Source texts of formatted documents:
※

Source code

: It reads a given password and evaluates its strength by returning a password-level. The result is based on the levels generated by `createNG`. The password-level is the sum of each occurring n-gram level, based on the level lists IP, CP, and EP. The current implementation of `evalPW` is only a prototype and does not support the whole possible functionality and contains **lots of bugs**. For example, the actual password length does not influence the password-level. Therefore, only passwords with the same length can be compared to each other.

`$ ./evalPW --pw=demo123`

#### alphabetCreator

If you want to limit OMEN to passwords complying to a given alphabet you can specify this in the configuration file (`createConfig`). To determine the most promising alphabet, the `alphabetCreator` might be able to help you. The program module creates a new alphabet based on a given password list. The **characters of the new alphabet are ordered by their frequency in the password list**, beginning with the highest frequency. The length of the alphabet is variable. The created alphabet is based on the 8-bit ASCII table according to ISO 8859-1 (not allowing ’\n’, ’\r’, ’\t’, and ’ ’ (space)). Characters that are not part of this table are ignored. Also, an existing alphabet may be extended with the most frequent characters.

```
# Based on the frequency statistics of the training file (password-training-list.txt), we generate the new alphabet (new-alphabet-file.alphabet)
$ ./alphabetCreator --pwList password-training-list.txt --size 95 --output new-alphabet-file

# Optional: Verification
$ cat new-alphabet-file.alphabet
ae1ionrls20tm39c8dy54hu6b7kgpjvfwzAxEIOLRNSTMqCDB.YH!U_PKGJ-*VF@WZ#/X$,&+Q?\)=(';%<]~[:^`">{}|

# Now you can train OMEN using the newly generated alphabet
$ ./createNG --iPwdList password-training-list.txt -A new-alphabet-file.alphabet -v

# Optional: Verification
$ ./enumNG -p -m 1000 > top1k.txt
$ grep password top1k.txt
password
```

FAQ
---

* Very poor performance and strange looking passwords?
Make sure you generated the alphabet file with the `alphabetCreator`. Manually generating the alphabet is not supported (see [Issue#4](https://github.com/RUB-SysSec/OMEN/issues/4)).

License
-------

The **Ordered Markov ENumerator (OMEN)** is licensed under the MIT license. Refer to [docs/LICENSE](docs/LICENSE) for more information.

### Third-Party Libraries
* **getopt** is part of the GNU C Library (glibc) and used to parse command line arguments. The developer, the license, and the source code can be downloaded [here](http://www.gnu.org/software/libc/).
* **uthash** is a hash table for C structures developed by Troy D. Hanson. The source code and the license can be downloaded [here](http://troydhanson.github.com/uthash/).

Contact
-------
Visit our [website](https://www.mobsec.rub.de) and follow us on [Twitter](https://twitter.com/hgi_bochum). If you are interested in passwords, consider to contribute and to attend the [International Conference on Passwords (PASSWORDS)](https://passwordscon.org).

※

Write the entries above out again, unchanged and complete.

== Response area ==
Source code

: It reads a given password and evaluates its strength by returning a password-level. The result is based on the levels generated by `createNG`. The password-level is the sum of each occurring n-gram level, based on the level lists IP, CP, and EP. The current implementation of `evalPW` is only a prototype and does not support the whole possible functionality and contains **lots of bugs**. For example, the actual password length does not influence the password-level. Therefore, only passwords with the same length can be compared to each other.

`$ ./evalPW --pw=demo123`

#### alphabetCreator

If you want to limit OMEN to passwords complying to a given alphabet you can specify this in the configuration file (`createConfig`). To determine the most promising alphabet, the `alphabetCreator` might be able to help you. The program module creates a new alphabet based on a given password list. The **characters of the new alphabet are ordered by their frequency in the password list**, beginning with the highest frequency. The length of the alphabet is variable. The created alphabet is based on the 8-bit ASCII table according to ISO 8859-1 (not allowing ’\n’, ’\r’, ’\t’, and ’ ’ (space)). Characters that are not part of this table are ignored. Also, an existing alphabet may be extended with the most frequent characters.

```
# Based on the frequency statistics of the training file (password-training-list.txt), we generate the new alphabet (new-alphabet-file.alphabet)
$ ./alphabetCreator --pwList password-training-list.txt --size 95 --output new-alphabet-file

# Optional: Verification
$ cat new-alphabet-file.alphabet
ae1ionrls20tm39c8dy54hu6b7kgpjvfwzAxEIOLRNSTMqCDB.YH!U_PKGJ-*VF@WZ#/X$,&+Q?\)=(';%<]~[:^`">{}|

# Now you can train OMEN using the newly generated alphabet
$ ./createNG --iPwdList password-training-list.txt -A new-alphabet-file.alphabet -v

# Optional: Verification
$ ./enumNG -p -m 1000 > top1k.txt
$ grep password top1k.txt
password
```

FAQ
---

* Very poor performance and strange looking passwords?
Make sure you generated the alphabet file with the `alphabetCreator`. Manually generating the alphabet is not supported (see [Issue#4](https://github.com/RUB-SysSec/OMEN/issues/4)).

License
-------

The **Ordered Markov ENumerator (OMEN)** is licensed under the MIT license. Refer to [docs/LICENSE](docs/LICENSE) for more information.

### Third-Party Libraries
* **getopt** is part of the GNU C Library (glibc) and used to parse command line arguments. The developer, the license, and the source code can be downloaded [here](http://www.gnu.org/software/libc/).
* **uthash** is a hash table for C structures developed by Troy D. Hanson. The source code and the license can be downloaded [here](http://troydhanson.github.com/uthash/).

Contact
-------
Visit our [website](https://www.mobsec.rub.de) and follow us on [Twitter](https://twitter.com/hgi_bochum). If you are interested in passwords, consider to contribute and to attend the [International Conference on Passwords (PASSWORDS)](https://passwordscon.org).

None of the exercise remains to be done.